▸ What is expected
Every line below from the one containing "1453 426 1454V1470H466L465" through the one containing "1691 1359 1692V1710H1393L1392" must be transcribed exactly. Omit all lines outside that stretch.

◇ ◇ ◇ ◇

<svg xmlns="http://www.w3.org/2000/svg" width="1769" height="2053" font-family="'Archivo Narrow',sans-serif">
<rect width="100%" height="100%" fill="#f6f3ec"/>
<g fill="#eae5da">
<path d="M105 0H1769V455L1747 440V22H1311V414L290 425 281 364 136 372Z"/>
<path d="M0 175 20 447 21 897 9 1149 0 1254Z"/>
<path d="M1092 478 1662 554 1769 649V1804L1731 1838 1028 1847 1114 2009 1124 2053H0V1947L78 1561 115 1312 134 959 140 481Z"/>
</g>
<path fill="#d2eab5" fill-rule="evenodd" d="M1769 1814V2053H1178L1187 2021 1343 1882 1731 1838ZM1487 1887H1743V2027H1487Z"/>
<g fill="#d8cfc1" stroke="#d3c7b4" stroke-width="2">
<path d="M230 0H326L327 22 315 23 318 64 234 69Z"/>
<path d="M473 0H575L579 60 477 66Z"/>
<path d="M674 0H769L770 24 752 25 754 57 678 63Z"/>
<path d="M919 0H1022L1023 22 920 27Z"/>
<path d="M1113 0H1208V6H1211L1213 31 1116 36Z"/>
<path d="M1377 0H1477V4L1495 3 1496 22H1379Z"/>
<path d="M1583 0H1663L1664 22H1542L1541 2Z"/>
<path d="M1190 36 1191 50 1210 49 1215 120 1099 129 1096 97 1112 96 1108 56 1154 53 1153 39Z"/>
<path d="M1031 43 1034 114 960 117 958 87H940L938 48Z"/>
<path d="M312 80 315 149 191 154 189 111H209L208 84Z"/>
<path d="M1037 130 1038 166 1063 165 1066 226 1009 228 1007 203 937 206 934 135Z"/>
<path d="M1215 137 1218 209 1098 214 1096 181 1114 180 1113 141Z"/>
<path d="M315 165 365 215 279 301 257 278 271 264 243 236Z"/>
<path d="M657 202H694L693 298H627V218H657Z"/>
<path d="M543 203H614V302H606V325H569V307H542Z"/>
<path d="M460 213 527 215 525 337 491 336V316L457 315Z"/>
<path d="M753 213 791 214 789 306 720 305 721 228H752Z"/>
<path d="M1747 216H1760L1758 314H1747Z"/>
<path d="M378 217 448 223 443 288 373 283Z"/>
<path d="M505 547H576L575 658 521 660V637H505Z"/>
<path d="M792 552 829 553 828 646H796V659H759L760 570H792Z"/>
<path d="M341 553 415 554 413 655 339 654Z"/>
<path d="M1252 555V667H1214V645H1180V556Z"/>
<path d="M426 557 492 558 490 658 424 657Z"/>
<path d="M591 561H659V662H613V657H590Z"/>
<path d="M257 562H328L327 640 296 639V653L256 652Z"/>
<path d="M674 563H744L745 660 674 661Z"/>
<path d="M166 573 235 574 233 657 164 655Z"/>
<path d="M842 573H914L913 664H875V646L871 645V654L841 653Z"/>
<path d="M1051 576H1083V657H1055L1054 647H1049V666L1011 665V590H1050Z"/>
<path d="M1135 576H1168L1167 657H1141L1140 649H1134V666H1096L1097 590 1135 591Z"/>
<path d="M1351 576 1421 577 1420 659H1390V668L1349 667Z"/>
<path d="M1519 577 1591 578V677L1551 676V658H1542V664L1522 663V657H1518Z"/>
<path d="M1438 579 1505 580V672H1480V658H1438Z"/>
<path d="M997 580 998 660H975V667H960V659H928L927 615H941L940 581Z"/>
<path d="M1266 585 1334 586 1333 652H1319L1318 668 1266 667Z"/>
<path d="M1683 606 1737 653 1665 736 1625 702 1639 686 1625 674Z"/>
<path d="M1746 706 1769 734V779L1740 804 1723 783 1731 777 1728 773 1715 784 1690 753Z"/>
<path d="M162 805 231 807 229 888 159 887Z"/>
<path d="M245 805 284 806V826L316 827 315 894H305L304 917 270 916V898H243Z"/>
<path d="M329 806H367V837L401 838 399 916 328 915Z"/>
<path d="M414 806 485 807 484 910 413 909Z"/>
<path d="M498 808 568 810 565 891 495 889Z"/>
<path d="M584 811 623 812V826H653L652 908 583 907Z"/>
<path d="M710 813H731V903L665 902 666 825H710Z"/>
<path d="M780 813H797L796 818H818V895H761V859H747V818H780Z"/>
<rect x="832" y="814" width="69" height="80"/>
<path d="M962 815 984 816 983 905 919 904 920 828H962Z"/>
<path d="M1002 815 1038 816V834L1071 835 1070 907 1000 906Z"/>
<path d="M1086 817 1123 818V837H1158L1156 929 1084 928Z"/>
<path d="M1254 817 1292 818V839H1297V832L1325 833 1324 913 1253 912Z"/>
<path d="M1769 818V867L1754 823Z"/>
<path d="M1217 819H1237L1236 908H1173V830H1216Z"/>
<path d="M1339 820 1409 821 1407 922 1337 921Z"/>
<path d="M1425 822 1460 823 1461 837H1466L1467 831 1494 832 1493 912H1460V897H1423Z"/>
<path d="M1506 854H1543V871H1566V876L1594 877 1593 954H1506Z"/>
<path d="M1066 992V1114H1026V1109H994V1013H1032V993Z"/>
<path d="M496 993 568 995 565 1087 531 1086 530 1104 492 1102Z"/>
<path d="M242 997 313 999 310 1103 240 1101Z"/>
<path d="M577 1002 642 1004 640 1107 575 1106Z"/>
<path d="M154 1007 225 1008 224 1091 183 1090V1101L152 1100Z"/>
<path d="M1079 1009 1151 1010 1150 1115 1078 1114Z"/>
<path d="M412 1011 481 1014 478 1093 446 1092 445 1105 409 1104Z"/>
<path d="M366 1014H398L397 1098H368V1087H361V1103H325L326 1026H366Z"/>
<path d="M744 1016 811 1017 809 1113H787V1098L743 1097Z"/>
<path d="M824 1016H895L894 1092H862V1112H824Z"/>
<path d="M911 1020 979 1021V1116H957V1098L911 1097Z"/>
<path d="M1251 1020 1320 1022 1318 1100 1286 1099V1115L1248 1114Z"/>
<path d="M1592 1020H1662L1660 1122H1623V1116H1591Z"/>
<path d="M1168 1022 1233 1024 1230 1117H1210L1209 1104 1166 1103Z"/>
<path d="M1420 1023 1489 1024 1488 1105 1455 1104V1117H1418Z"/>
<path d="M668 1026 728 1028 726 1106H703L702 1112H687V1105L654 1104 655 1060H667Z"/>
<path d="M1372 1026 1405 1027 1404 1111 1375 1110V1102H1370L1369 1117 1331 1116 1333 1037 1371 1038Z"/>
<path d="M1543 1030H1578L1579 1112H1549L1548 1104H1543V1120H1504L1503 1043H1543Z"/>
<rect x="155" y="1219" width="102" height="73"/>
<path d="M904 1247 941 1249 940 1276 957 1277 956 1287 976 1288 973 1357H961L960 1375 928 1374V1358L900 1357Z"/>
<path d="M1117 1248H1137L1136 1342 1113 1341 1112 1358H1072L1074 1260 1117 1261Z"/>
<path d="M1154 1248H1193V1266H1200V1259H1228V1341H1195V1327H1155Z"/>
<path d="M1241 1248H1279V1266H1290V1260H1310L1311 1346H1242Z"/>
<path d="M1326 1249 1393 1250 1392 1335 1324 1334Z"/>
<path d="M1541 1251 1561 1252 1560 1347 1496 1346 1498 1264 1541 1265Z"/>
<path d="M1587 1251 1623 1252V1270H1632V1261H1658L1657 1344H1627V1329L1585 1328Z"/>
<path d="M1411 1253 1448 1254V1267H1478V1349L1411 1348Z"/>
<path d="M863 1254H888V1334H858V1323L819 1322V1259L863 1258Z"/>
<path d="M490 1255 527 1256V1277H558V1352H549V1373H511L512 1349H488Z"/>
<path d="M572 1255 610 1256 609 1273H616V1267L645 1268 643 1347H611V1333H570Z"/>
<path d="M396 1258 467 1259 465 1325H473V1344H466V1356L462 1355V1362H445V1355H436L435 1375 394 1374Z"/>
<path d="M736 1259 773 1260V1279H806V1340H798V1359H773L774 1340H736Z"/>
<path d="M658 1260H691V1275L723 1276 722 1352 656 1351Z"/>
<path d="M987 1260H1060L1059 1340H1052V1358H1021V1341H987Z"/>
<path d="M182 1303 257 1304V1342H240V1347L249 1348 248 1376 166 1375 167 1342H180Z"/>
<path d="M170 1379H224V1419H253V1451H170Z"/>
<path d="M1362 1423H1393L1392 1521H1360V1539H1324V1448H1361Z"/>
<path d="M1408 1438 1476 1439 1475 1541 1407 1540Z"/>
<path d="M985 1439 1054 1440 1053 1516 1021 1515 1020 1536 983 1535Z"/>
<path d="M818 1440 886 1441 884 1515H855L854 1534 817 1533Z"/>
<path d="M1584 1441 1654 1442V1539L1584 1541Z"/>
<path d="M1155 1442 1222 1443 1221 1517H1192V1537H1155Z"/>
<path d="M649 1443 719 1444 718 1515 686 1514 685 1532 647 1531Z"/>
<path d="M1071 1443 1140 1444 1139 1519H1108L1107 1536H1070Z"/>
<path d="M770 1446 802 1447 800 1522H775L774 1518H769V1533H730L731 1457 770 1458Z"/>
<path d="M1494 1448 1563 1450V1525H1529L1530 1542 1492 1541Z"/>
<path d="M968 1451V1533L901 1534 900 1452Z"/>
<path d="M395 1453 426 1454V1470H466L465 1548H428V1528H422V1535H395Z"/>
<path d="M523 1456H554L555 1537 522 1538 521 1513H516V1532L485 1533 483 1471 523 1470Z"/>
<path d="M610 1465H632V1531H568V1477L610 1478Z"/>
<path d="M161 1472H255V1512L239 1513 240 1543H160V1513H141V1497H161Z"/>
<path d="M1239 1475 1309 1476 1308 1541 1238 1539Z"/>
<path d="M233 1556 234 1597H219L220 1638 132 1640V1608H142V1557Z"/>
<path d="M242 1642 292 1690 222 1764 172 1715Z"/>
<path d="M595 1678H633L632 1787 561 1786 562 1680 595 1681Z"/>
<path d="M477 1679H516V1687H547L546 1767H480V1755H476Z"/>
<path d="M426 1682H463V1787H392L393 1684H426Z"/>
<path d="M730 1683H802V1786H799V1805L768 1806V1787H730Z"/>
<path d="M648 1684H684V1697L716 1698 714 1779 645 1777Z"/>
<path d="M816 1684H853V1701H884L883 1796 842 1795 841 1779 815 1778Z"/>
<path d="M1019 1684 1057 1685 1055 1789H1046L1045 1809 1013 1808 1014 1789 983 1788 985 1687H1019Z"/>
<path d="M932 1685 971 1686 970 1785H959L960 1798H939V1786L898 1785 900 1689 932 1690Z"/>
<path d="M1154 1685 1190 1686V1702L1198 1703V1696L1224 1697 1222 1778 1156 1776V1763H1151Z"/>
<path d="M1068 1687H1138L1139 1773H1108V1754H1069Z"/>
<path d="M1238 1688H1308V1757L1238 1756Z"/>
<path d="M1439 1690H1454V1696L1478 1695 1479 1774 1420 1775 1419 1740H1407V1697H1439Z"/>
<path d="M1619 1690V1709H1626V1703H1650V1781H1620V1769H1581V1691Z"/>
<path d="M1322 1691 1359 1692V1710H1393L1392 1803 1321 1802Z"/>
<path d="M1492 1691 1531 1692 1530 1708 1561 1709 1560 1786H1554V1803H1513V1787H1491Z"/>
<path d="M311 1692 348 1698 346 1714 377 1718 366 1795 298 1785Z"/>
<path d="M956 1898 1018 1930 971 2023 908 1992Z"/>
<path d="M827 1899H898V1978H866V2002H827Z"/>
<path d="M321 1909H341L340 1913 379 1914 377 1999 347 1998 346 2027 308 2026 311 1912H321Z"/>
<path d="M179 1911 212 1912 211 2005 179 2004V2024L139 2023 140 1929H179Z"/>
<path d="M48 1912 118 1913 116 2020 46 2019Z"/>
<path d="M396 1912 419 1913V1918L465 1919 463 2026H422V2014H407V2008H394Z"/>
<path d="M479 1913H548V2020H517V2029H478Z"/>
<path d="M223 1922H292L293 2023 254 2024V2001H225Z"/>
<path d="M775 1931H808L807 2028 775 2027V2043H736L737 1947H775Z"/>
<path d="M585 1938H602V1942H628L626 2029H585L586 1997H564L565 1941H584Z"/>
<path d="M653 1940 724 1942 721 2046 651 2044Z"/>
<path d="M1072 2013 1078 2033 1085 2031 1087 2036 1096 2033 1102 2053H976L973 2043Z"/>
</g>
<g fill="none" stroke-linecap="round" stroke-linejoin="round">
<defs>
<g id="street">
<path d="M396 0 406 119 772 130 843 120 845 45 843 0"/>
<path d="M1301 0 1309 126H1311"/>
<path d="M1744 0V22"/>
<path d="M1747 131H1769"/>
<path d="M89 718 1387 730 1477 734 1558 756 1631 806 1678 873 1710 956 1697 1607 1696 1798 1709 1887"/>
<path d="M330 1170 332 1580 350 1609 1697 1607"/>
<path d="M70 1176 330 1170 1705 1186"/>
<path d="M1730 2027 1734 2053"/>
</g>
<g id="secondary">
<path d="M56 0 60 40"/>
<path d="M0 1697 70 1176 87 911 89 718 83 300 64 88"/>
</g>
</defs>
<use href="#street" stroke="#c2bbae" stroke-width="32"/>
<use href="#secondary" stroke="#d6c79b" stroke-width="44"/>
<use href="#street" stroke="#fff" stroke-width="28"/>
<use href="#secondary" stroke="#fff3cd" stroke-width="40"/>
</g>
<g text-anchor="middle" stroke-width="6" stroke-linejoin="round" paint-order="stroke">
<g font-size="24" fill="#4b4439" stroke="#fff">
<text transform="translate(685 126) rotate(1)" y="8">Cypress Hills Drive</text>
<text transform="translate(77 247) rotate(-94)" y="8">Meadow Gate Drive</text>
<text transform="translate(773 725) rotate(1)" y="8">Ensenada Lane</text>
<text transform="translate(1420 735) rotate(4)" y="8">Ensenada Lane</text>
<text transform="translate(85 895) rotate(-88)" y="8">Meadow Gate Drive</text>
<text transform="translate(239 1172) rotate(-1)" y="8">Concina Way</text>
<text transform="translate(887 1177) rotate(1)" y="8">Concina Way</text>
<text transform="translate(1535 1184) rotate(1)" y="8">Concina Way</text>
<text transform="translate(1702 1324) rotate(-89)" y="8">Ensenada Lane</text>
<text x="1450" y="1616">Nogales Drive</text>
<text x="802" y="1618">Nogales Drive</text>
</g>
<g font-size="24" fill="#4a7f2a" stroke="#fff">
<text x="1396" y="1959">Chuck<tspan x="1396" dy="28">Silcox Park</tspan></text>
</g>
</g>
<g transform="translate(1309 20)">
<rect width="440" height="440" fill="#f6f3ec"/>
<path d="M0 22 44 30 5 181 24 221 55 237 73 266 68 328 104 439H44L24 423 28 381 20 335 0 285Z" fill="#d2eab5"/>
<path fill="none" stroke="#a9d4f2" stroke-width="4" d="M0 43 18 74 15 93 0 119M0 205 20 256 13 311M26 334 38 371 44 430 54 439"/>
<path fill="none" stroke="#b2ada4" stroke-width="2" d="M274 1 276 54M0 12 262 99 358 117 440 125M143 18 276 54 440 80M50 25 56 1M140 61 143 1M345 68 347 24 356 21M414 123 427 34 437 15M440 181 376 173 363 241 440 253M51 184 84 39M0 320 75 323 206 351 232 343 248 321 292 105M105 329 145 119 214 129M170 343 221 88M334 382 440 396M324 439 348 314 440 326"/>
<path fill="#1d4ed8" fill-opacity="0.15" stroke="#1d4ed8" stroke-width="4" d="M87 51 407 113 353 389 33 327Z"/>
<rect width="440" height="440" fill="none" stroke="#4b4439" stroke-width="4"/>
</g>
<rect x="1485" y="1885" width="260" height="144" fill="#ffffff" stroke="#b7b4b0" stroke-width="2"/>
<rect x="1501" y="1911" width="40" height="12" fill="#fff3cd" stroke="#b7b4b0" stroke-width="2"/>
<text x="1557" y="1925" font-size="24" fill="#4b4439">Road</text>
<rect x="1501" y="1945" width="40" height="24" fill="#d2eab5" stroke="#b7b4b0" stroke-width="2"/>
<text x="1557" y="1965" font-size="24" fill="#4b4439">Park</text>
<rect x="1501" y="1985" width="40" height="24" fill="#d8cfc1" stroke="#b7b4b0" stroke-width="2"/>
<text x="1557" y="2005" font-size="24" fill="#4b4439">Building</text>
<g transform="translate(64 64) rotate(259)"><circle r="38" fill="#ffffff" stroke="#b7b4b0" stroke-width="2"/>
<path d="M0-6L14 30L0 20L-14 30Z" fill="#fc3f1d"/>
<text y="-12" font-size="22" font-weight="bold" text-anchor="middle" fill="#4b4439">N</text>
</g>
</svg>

◇ ◇ ◇ ◇

▸ Result of this task
<path d="M395 1453 426 1454V1470H466L465 1548H428V1528H422V1535H395Z"/>
<path d="M523 1456H554L555 1537 522 1538 521 1513H516V1532L485 1533 483 1471 523 1470Z"/>
<path d="M610 1465H632V1531H568V1477L610 1478Z"/>
<path d="M161 1472H255V1512L239 1513 240 1543H160V1513H141V1497H161Z"/>
<path d="M1239 1475 1309 1476 1308 1541 1238 1539Z"/>
<path d="M233 1556 234 1597H219L220 1638 132 1640V1608H142V1557Z"/>
<path d="M242 1642 292 1690 222 1764 172 1715Z"/>
<path d="M595 1678H633L632 1787 561 1786 562 1680 595 1681Z"/>
<path d="M477 1679H516V1687H547L546 1767H480V1755H476Z"/>
<path d="M426 1682H463V1787H392L393 1684H426Z"/>
<path d="M730 1683H802V1786H799V1805L768 1806V1787H730Z"/>
<path d="M648 1684H684V1697L716 1698 714 1779 645 1777Z"/>
<path d="M816 1684H853V1701H884L883 1796 842 1795 841 1779 815 1778Z"/>
<path d="M1019 1684 1057 1685 1055 1789H1046L1045 1809 1013 1808 1014 1789 983 1788 985 1687H1019Z"/>
<path d="M932 1685 971 1686 970 1785H959L960 1798H939V1786L898 1785 900 1689 932 1690Z"/>
<path d="M1154 1685 1190 1686V1702L1198 1703V1696L1224 1697 1222 1778 1156 1776V1763H1151Z"/>
<path d="M1068 1687H1138L1139 1773H1108V1754H1069Z"/>
<path d="M1238 1688H1308V1757L1238 1756Z"/>
<path d="M1439 1690H1454V1696L1478 1695 1479 1774 1420 1775 1419 1740H1407V1697H1439Z"/>
<path d="M1619 1690V1709H1626V1703H1650V1781H1620V1769H1581V1691Z"/>
<path d="M1322 1691 1359 1692V1710H1393L1392 1803 1321 1802Z"/>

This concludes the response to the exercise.